Temevo che, se mi sarebbe piaciuto l'alcol, poi non avrei più smesso di berne e io non volevo trasformarmi in un'alcolizzata. A mio parere, non aveva senso spendere su un qualcosa che non faceva nemmeno così bene alla salute.

Venivo, dunque, etichettata come santarellina, ma, in fondo, era meglio così. Seppur ci rimanessi sempre male ogni volta che succedeva. Odiavo essere presa in giro, anche se non lo davo a vedere. Riuscivo a mantenere la calma per non rispondere, quando, in realtà, quell'aggettivo mi distruggeva facendomi ricordare la mia solitudine e le esperienze adolescenziali che non avevo ancora avuto modo di provare in prima persona.

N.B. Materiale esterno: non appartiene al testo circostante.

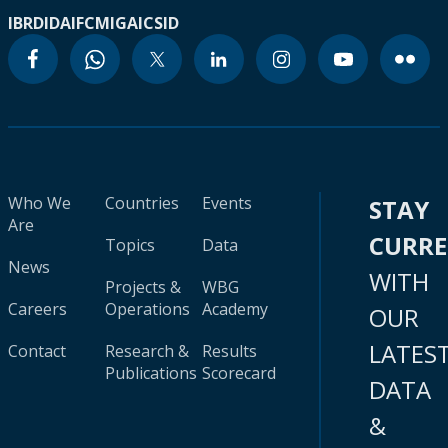
IBRD
IDA
IFC
MIGA
ICSID
Who We
Countries
Events
STAY
Are
CURR
Topics
Data
News
WITH
Projects &
WBG
Careers
Operations
Academy
OUR
LATES
Contact
Research &
Results
Publications
Scorecard
DATA
&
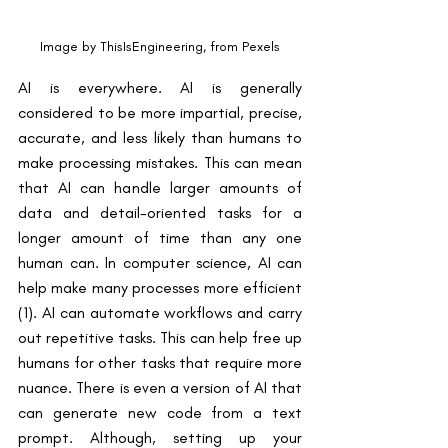
Image by ThisIsEngineering, from Pexels
AI is everywhere. AI is generally 
considered to be more impartial, precise, 
accurate, and less likely than humans to 
make processing mistakes. This can mean 
that AI can handle larger amounts of 
data and detail-oriented tasks for a 
longer amount of time than any one 
human can. In computer science, AI can 
help make many processes more efficient 
(1). AI can automate workflows and carry 
out repetitive tasks. This can help free up 
humans for other tasks that require more 
nuance. There is even a version of AI that 
can generate new code from a text 
prompt. Although, setting up your 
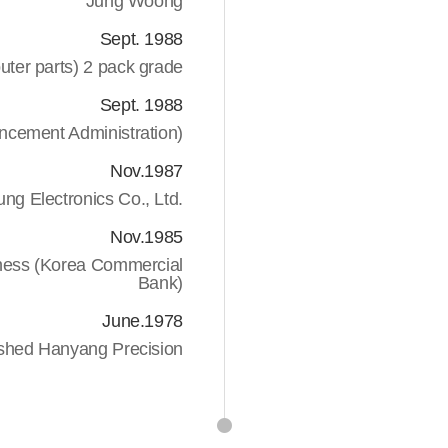
Jung Woong
Sept. 1988
uter parts) 2 pack grade
Sept. 1988
vancement Administration)
Nov.1987
ng Electronics Co., Ltd.
Nov.1985
iness (Korea Commercial
Bank)
June.1978
ished Hanyang Precision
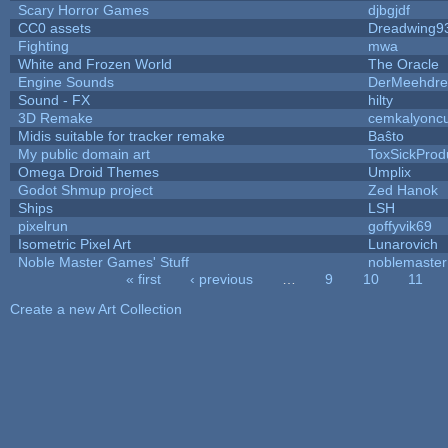
Scary Horror Games
djbgjdf
CC0 assets
Dreadwing9
Fighting
mwa
White and Frozen World
The Oracle
Engine Sounds
DerMeehdre
Sound - FX
hilty
3D Remake
cemkalyonc
Midis suitable for tracker remake
Baŝto
My public domain art
ToxSickProdu
Omega Droid Themes
Umplix
Godot Shmup project
Zed Hanok
Ships
LSH
pixelrun
goffyvik69
Isometric Pixel Art
Lunarovich
Noble Master Games' Stuff
noblemaster
« first
‹ previous
…
9
10
11
Pages
Create a new Art Collection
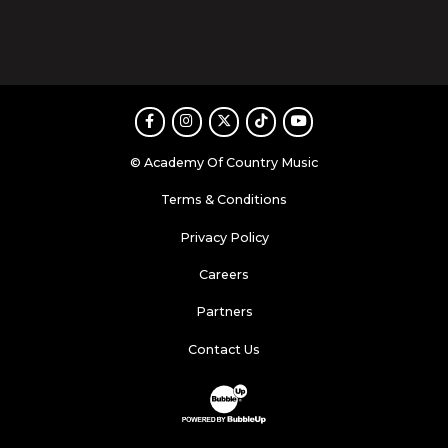
Facebook
Instagram
Twitter
TikTok
Youtube
© Academy Of Country Music
Terms & Conditions
Privacy Policy
Careers
Partners
Contact Us
Website Development & Design by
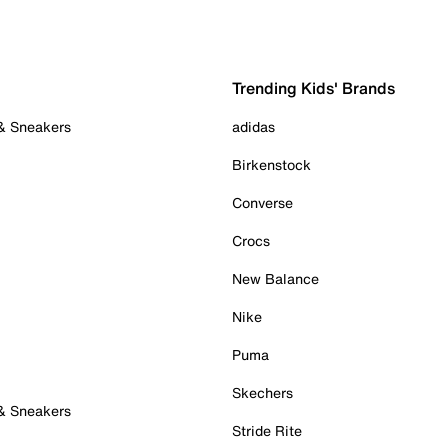
Trending Kids' Brands
 & Sneakers
adidas
Birkenstock
Converse
Crocs
New Balance
Nike
Puma
Skechers
 & Sneakers
Stride Rite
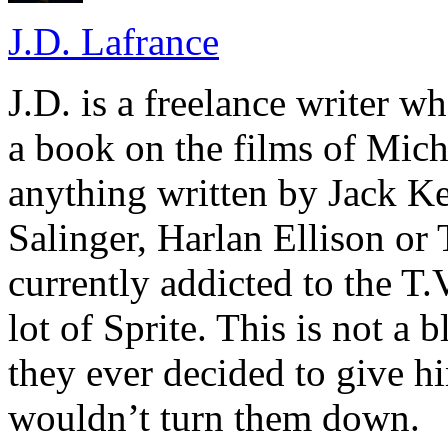
J.D. Lafrance
J.D. is a freelance writer w
a book on the films of Mic
anything written by Jack Ke
Salinger, Harlan Ellison or
currently addicted to the T.
lot of Sprite. This is not a 
they ever decided to give hi
wouldn’t turn them down.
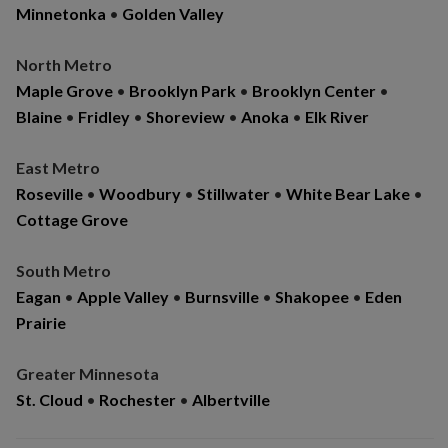
Minnetonka
•
Golden Valley
North Metro
Maple Grove
•
Brooklyn Park
•
Brooklyn Center
•
Blaine
•
Fridley
•
Shoreview
•
Anoka
•
Elk River
East Metro
Roseville
•
Woodbury
•
Stillwater
•
White Bear Lake
•
Cottage Grove
South Metro
Eagan
•
Apple Valley
•
Burnsville
•
Shakopee
•
Eden
Prairie
Greater Minnesota
St. Cloud
•
Rochester
•
Albertville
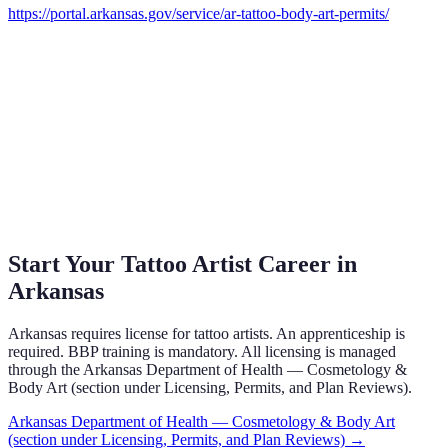
https://portal.arkansas.gov/service/ar-tattoo-body-art-permits/
Start Your Tattoo Artist Career in
Arkansas
Arkansas requires license for tattoo artists. An apprenticeship is
required. BBP training is mandatory. All licensing is managed
through the Arkansas Department of Health — Cosmetology &
Body Art (section under Licensing, Permits, and Plan Reviews).
Arkansas Department of Health — Cosmetology & Body Art
(section under Licensing, Permits, and Plan Reviews)
→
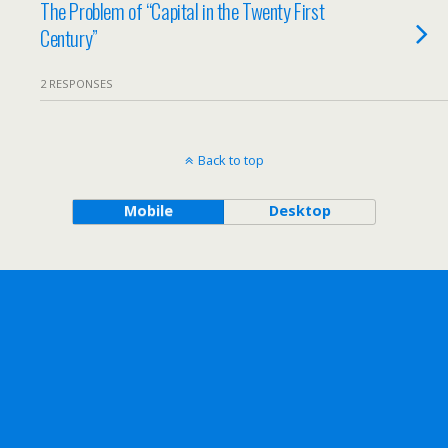
The Problem of “Capital in the Twenty First
Century”
2 RESPONSES
Back to top
Mobile
Desktop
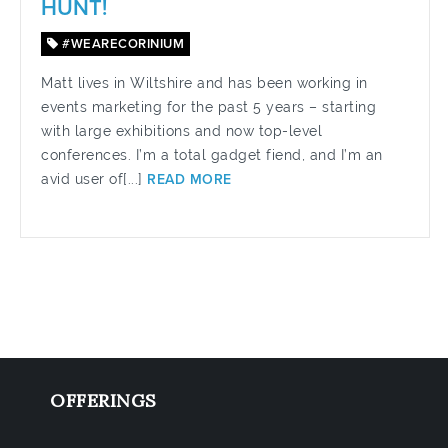
HUNT!
#WEARECORINIUM
Matt lives in Wiltshire and has been working in
events marketing for the past 5 years – starting
with large exhibitions and now top-level
conferences. I’m a total gadget fiend, and I’m an
avid user of[...]
READ MORE
OFFERINGS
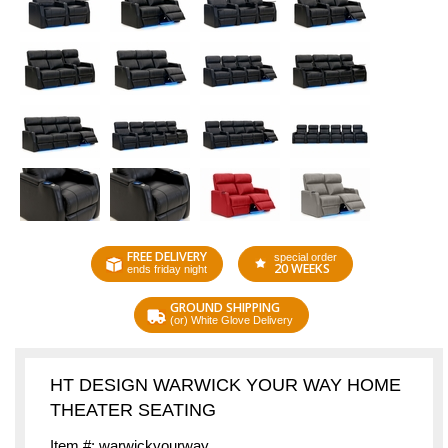
FREE DELIVERY
special order
20 WEEKS
ends friday night
GROUND SHIPPING
(or) White Glove Delivery
HT DESIGN WARWICK YOUR WAY HOME
THEATER SEATING
Item #: warwickyourway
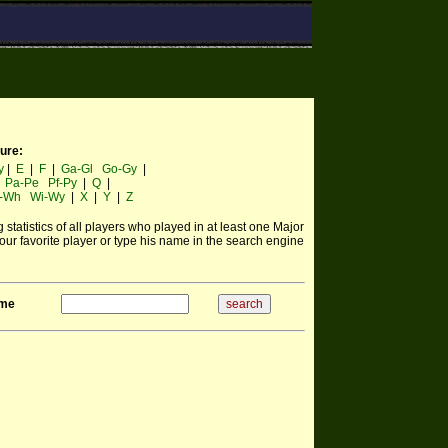
ture:
y
|
E
|
F
|
Ga-Gl
Go-Gy
|
|
Pa-Pe
Pf-Py
|
Q
|
-Wh
Wi-Wy
|
X
|
Y
|
Z
statistics of all players who played in at least one Major
ur favorite player or type his name in the search engine
ame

Nonostante in quel momento mi trovavo in uno scantinato di una discoteca, ma non ero comunque felice. Ero venuta non per divertirmi, ma soltanto per cercare di concludere la questione 'Ethan', anche se avevo declinato l'invito di Sophie poiché avevo paura delle conseguenze che sarebbero potuto sorgere se qualcuno avesse scoperto la mia presunta carta d'identità falsa.

Se un mese prima qualcuno mi avesse detto che quel giorno mi sarei ritrovata in uno spazio sconosciuto, al buio, con un pannello di legno in mano per aprire illegalmente una finestra pregando di farmi liberare da qualcuno, non ci avrei mai creduto. Non mi era mai capitato di imbattermi in problematiche del genere, però, quando si trattava di proteggere le persone che amavo, avrei fatto qualsiasi cosa.
E La prova concerta erano le circostanze in cui mi trovavo in quel determinato momento.